INSTRUCTIONS FOR THE TASK:
Go over the data and copy out each line with "sensor" in it.

TASK INPUTS:
^^^^

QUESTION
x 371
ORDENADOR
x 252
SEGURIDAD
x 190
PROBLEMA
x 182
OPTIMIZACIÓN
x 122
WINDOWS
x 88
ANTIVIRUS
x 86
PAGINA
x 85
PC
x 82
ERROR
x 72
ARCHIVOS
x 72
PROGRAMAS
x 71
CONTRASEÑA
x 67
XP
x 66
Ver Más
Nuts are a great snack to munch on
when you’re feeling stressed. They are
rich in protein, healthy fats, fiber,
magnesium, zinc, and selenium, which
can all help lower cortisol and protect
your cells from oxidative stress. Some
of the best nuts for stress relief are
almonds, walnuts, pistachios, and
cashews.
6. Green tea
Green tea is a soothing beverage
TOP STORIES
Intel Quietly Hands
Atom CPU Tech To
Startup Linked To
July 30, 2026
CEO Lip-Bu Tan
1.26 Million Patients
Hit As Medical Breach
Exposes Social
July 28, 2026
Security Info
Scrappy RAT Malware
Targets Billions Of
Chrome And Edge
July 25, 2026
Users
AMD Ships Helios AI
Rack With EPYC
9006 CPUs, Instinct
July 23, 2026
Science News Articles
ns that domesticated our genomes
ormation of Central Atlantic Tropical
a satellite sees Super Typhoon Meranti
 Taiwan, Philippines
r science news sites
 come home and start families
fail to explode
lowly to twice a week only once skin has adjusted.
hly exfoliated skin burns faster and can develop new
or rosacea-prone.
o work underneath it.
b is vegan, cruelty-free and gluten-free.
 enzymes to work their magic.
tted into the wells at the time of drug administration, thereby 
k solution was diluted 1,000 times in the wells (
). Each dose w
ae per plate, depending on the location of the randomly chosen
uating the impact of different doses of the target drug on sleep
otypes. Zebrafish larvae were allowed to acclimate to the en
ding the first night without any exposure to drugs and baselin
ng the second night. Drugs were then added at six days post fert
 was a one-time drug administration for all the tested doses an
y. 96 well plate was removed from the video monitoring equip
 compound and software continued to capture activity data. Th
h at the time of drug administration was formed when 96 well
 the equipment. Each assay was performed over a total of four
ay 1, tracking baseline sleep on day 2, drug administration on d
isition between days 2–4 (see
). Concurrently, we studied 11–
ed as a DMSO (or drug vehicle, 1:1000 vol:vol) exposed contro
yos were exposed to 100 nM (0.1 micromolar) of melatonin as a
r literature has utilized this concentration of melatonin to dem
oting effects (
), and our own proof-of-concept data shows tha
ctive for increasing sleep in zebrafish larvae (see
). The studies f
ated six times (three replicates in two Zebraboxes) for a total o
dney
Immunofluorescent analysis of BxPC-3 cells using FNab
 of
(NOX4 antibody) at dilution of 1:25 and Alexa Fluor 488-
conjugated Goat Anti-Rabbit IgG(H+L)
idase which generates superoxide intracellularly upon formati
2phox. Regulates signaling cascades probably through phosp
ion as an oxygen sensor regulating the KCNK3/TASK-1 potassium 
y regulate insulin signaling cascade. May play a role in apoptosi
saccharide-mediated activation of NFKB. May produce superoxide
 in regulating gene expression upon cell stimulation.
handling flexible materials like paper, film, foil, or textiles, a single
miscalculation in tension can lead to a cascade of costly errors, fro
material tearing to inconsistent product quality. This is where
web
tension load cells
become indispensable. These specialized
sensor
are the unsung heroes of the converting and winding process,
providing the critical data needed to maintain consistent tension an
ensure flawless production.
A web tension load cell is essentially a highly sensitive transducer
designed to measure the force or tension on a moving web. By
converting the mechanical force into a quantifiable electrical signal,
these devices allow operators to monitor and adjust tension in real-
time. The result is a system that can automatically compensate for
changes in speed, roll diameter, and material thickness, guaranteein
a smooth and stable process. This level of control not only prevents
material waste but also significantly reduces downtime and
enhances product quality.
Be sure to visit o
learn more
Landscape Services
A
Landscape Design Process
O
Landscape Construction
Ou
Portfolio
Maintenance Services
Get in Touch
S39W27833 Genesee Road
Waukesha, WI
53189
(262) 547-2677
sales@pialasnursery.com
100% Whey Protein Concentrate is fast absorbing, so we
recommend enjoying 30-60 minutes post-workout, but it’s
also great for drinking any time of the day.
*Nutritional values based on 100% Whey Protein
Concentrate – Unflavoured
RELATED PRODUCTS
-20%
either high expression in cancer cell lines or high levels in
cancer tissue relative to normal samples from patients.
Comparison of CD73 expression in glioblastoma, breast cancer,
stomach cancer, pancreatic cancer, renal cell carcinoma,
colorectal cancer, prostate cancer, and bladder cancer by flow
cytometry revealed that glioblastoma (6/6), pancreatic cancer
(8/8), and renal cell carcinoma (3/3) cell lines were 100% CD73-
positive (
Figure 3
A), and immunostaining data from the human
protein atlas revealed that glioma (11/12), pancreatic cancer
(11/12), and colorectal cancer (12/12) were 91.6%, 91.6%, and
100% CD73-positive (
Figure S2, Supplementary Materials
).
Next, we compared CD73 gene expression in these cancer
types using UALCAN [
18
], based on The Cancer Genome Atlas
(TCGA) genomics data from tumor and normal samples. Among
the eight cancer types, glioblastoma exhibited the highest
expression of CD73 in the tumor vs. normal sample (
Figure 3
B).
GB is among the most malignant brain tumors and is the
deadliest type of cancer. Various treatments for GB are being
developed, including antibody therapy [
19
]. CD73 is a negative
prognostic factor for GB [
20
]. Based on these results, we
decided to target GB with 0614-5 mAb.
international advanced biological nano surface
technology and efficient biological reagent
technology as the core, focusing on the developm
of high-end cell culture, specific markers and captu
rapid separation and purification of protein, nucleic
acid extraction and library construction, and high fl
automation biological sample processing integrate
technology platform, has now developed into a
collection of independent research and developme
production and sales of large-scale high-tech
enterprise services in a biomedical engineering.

^^^^

SOLUTION FOR THIS TASK:
ion as an oxygen sensor regulating the KCNK3/TASK-1 potassium 
sensor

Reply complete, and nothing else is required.